• MTS Gold Morning News 20160726

    26 Jul 2016 | Gold News



Gold drifted lower on Tuesday in Asia with sparse regional data and investors squarely-focused on this week's review of interest rates by the Federal Reserve.

Gold prices were ending the U.S. day session weaker Monday, but up from the daily low. No new bullish fundamental developments are allowing gold prices to languish in a sideways to lower drift. The recent rallies in world stock markets have also hurt the safe-haven metal, as such indicates there is not much risk aversion in the marketplace at present. August Comex gold was last down $3.40 an ounce at $1,320.00.September Comex silver was last down $0.014 at $19.675 an ounce.

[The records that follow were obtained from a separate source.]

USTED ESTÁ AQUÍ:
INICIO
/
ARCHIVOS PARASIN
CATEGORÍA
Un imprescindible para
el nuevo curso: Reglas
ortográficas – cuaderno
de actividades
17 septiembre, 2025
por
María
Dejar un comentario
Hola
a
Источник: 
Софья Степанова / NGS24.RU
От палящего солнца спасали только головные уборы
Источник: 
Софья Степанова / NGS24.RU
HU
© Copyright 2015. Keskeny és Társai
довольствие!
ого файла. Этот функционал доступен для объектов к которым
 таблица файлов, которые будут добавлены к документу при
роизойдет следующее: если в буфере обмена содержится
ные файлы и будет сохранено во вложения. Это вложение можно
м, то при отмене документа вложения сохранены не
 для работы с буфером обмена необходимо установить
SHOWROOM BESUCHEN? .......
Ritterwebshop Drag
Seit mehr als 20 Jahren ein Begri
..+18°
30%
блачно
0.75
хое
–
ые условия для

The key “outside markets” on Monday saw the U.S. dollar index weaker and Nymex crude oil prices lower. Nymex crude oil futures hit a three-month low Monday are hovering just above $43.00 a barrel. If oil prices continue to trend lower, such would be a significantly bearish factor for the entire raw commodity sector, including the precious metals.

The focal point of the marketplace this week will be the U.S. Federal Reserve’s Open Market Committee (FOMC) that meets Tuesday and Wednesday, and the Bank of Japan monetary policy meeting that takes place Thursday and Friday. No change is expected in U.S. monetary policy this week, but it is expected the BOJ will announce a new monetary policy stimulus package.

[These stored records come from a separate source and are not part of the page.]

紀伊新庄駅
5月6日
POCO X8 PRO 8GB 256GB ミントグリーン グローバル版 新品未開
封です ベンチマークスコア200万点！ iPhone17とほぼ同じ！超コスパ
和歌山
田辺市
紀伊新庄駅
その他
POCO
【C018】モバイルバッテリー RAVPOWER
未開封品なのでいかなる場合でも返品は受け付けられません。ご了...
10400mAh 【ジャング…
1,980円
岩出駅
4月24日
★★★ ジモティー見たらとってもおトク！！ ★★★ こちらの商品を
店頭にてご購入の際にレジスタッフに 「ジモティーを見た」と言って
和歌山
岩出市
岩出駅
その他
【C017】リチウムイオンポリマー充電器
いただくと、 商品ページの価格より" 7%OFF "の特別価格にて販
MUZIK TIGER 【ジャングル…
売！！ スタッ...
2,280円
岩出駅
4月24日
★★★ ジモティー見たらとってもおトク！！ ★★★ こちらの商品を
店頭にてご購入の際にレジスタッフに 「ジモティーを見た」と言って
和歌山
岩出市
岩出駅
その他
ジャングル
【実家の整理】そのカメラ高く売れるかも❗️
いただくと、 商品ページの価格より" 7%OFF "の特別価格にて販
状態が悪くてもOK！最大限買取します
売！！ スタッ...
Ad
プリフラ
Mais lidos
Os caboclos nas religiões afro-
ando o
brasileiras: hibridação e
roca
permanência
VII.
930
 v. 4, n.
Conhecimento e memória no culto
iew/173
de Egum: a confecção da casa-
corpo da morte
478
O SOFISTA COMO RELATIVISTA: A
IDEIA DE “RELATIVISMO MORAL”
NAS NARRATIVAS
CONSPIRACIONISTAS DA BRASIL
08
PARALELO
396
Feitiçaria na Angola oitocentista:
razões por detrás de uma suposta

Gold would surge under a Donald Trump presidency, but it would take a lot to beat the metal’s rally under Jimmy Carter, according to a report by ABN Amro.

“[Trump’s] rhetoric and possibly policy actions could create domestic and international uncertainty at best, and upheaval at worst,” said Georgette Boele, a strategist at ABN Amro.

ABN Amro believes that gold prices could surge by over 40% to $1,850 a troy ounce under a President Trump.

"Despite two consecutive weeks of scaling back speculative net length in gold, positions on COMEX remain relatively elevated at 94 percent of the record," said UBS Strategist Joni Teves.

"This could make gold vulnerable in the near-term, should the market increasingly price in a more hawkish Fed."

Speculators cut their record bullish bets on COMEX gold contracts for a second straight week, U.S. data showed on Friday.